An dieser Stelle kommt eine weitere Art Popmusik zu deuten ins Spiel, nämlich die biografische. Tägert und Fuzz sind zwei Drittel des durch seinen Corona-Song „Wir sehen uns später“ bekannt gewordenen Trios Cremant Ding Dong. Die Songs von CDD entstehen ebenfalls in einer Küche, nämlich der Küche der Wohngemeinschaft, in der Gwendolin Tägert wohnt.

Mittelpunkt jedes Videos von Cremant Ding Dong: die WG-Katze, die durch die Videos streunt. Vielleicht kamen Tägert und Fuzz ja so auf den Bandnamen Grateful Cat? Der Küche ist konsequenterweise eine eigene Nummer auf dem Album gewidmet, „In My Kitchen“. Ein Song, der klingt, als wäre er dem berühmten C86-Tape des „New Musical Express“ entnommen, nur besser irgendwie. Franky Fuzz zeigt sich hier als hervorragender Sänger, der mit seiner Stimme den Sound der sechziger Jahre perfekt einfängt.

Das Album

Grateful Cat: Stray With Me. Waterfall Records.

Popmusik dieser Art wird häufig als „retro“ oder „nostalgisch“ bezeichnet. Aber solche Begriffe werden diesem wunderschönen Album nicht gerecht. Grateful Cat machen „Rebirth-Pop“ aus dem Do-it-yourself-Geist des Post-Punks, sozusagen musikalische Fan-Fiction.

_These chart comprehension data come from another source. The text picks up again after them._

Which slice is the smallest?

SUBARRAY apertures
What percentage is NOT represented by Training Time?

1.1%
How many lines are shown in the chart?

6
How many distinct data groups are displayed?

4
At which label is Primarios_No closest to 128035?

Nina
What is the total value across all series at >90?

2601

„Normal Times“, der erste Song des Albums, erinnert an Velvet-Underground-Nummern wie „Candy Says“ oder „Stephanie Says“. Aber Gwendolin Tägert singt nicht wie Nico. Ihre Stimme erinnert eher an Sängerinnen wie Tracy Tracy von den Primitives oder Amelia Fletcher von Heavenly, also Dreampop-Bands, die Ende der achtziger Jahre die Britpopwelle lostraten (eine der einflussreichsten Dreampopbands hieß übrigens „Kitchens of Distinction“, aber das nur nebenbei). Der Text des Songs versetzt beim Hören aber direkt in die Gegenwart. In ihm geht es um die Sehnsucht nach der „normalen Zeit“ vor dem Corona-Lockdown.

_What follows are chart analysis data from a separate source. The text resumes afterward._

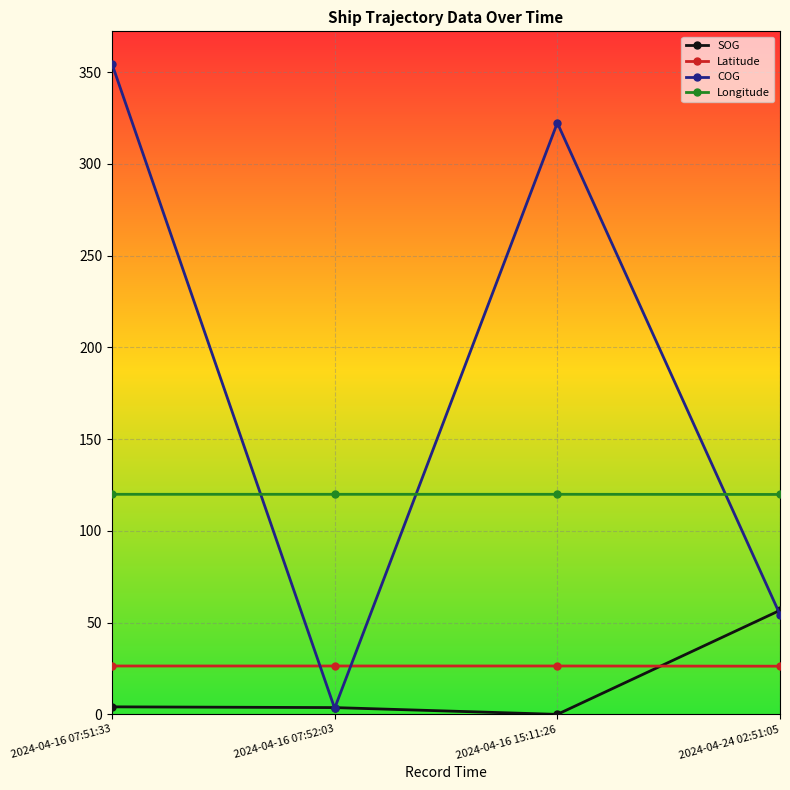

Count the number of categories in the chart.

4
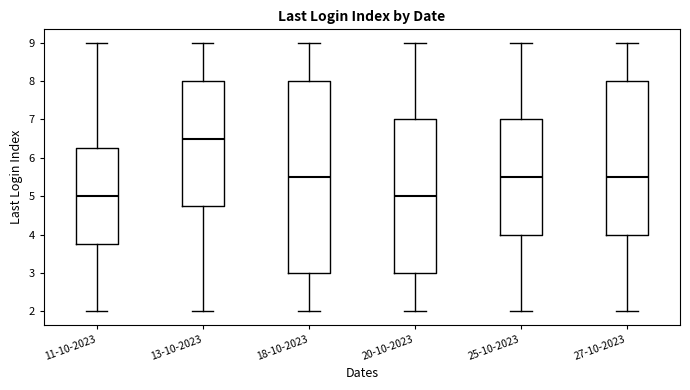

Where does the lower whisker of the box for 25-10-2023 end on the y-axis? The values are not printed on the chart, so give them approximately, as read against the axis.

2.0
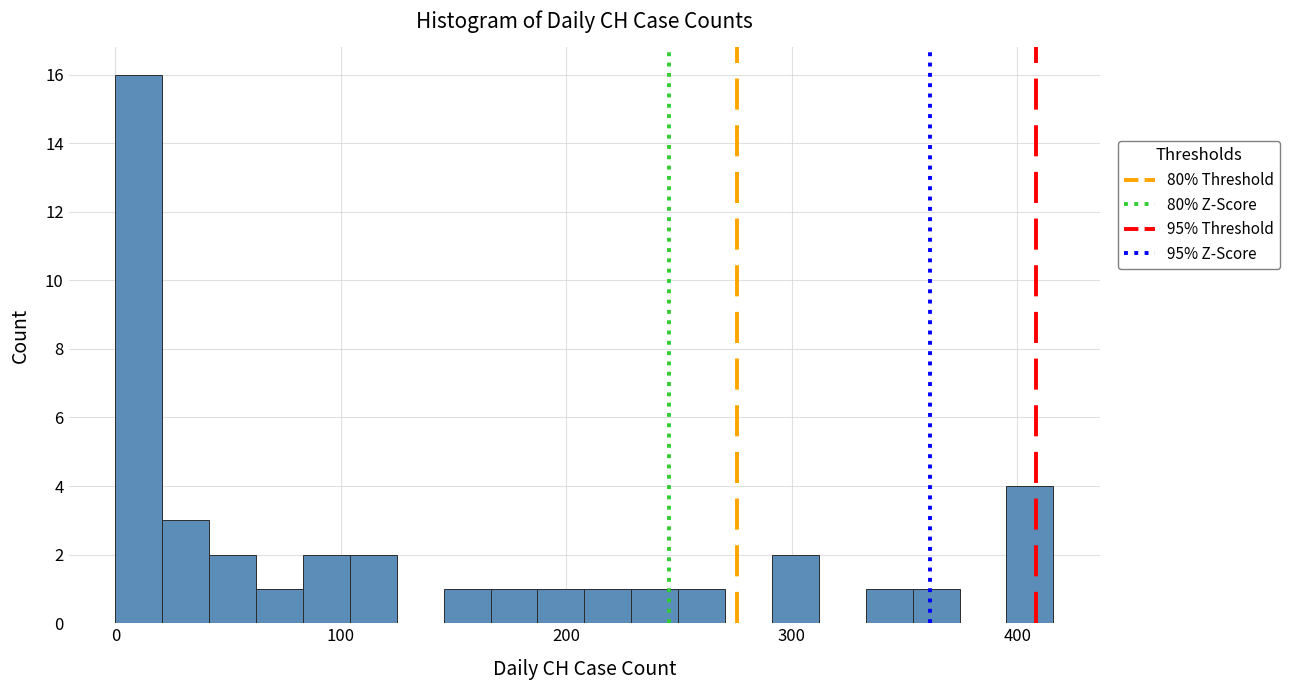

Read against the x-axis, roughly where is the centre of the tallest bar?

10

Der absolut großartige Track „The Love Frequency“ klingt nicht nur, als hätten besagte Sängerinnen in Gestalt von Gwendolin Tägert bei der Band Teenage Fanclub angeheuert, sondern der Song dreht sich auch im Text um den Ausstieg des Bassisten Gerry Love aus genau dieser Band.

Auf „Stray With Me“ treffen sympathische Pop-Nerdigkeit und melancholische Gegenwartsdeutung aufeinander. Und man kann das Album durchaus als Aufforderung verstehen, mit der Band als Stray Cats (diese letzte Referenz konnte ich mir nicht verkneifen) durch ihre Lieblingsmusikstile zu streunen.